11. On voit qu’on a fait ainsi retour à la question d’une politique de mode, tant il est vrai qu’un mode se définit, on l’a dit, comme quelque chose « qui est dans une autre chose, par le moyen de laquelle il est aussi conçu« . Être de gauche, c’est d’abord reconnaître que »je« suis dans »autre chose » (le commun, conçu comme un commun socio-historique dont les formes humaines ne sont pas prédéterminées par leurs déterminants biologiques), et que c’est par le moyen de cette « autre chose » que je dois être conçu. Être de gauche, quelques mois après la victoire de cette forme très particulière (et particulièrement affligeante) d’« autre chose » qu’est Johnnycolas Lagarkozy, cela pourrait se vivre avec un cœur un peu moins triste si l’on se rappelait cette autre formule tirée de (l’axiome de la quatrième partie de) l’Éthique de Spinoza, affirmant qu’ »il n’est donné dans la nature aucune chose singulière, qu’il n’en soit donné une autre plus puissante et plus forte, […] par laquelle la première peut être détruite ». Formule qui appelle simultanément à rester modeste envers ses propres prétentions (qui qu’on soit, quoi qu’on fasse, on trouvera toujours plus fort que soi qui nous détruira) et réconforté en face de l’oppression (aussi puissant que soit l’oppresseur, il trouvera plus fort que lui, qui lui fera mordre la poussière). Dans la conjoncture actuelle : être de gauche, se mettre en position d’inventer un autre monde possible, cela consiste – au niveau de la stratégie politique – à essayer d’imaginer quels sous-ensembles, quels aspects, quelles dimensions, quels potentiels de la réalité actuelle sont en mesure de pouvoir devenir « l’autre chose », plus puissante, qui sera capable de détruire ou de réorienter cette « autre chose » qui a produit l’effet de mode NS. L’enquête est ouverte ; Multitudes ouvrira ses pages à tous les indices et de toutes les bonnes pistes…

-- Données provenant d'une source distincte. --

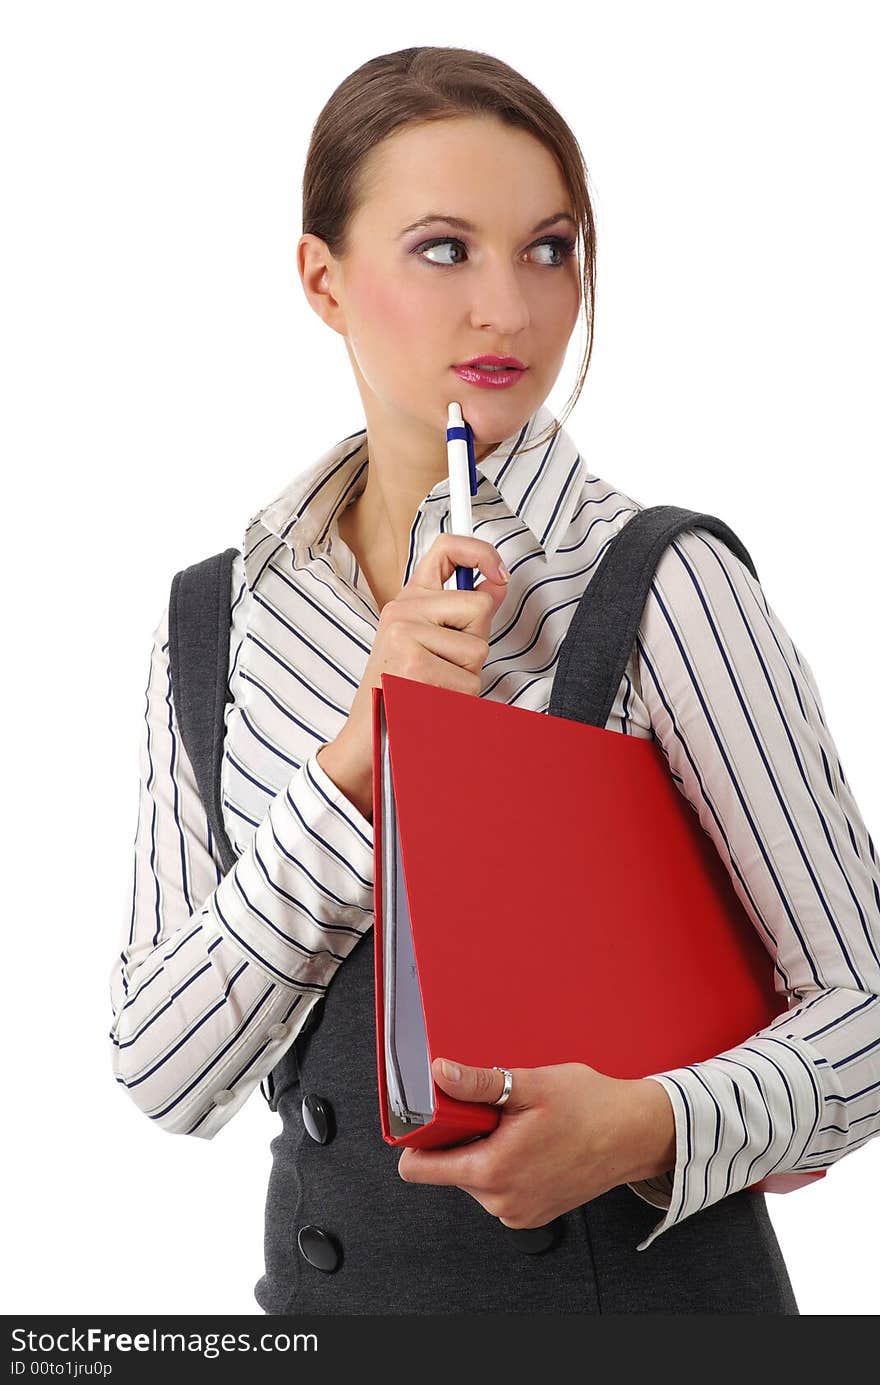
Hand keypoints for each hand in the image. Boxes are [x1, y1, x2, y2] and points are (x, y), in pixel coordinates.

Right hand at [319, 534, 511, 816]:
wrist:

12. Dans un texte extraordinaire de 1977 qui devait servir à la préface de l’édition américaine de L’Anti-Œdipe de Deleuze et Guattari, Foucault se livre à une imitation étonnante de l’Introduction à la vie dévote de Saint François de Sales. Il la nomme : Introduction à la vie non fasciste. Peut-être vaut-il la peine, en guise de conclusion, d’en reproduire ici un bref extrait : « libérez l’action politique de toute forme de paranoïa unitaire et totalisante ; faites croître l’action, la pensée et les désirs par prolifération, juxtaposition et disjonction, plutôt que par subdivision et hiérarchisation pyramidale ; affranchissez-vous des vieilles catégories du Négatif (la loi, la limite, la castration, le manque, la lacune), que la pensée occidentale a si longtemps sacralisé comme forme de pouvoir et mode d’accès à la réalité. Préférez ce qui est positif et multiple, la différence à l’uniformité, les flux aux unités, les agencements mobiles aux systèmes. Considérez que ce qui est productif n’est pas sédentaire mais nomade ; n’imaginez pas qu’il faille être triste pour être militant, même si la chose qu’on combat est abominable. C’est le lien du désir à la réalité (et non sa fuite dans la forme de la représentation) qui possède une force révolutionnaire ; n’utilisez pas la pensée pour donner à une pratique politique une valeur de vérité ; ni l’action politique pour discréditer une pensée, comme si elle n’était que pure spéculation. Utilisez la pratique politique comme un intensificateur de la pensée, et l’analyse comme un multiplicateur des formes et des domaines d’intervention de l’action politique ; n’exigez pas de la politique qu’elle rétablisse les « droits » de l’individu tels que la philosophie les a définis. L’individu est le produit du pouvoir. Ce qu’il faut, c’est « désindividualiser » par la multiplication et le déplacement les divers agencements (…) ; ne tombez pas amoureux du pouvoir [1]. »
Être de gauche aujourd’hui, ce n’est plus seulement essayer de tenir le pari d’une vie et d’une politique non fascistes – c’est tenter de fonder, d’organiser et d’articuler une autre politique et une autre vie sur la richesse des singularités et la puissance du commun.
[1] M. Foucault, « Préface », in G. Deleuze et F. Guattari, Anti-Oedipus : Capitalism and Schizophrenia, New York, Viking Press, 1977, repris in M. Foucault, Dits et Écrits, Paris, Gallimard, 1994, vol. 3, texte n°189, p. 135-136.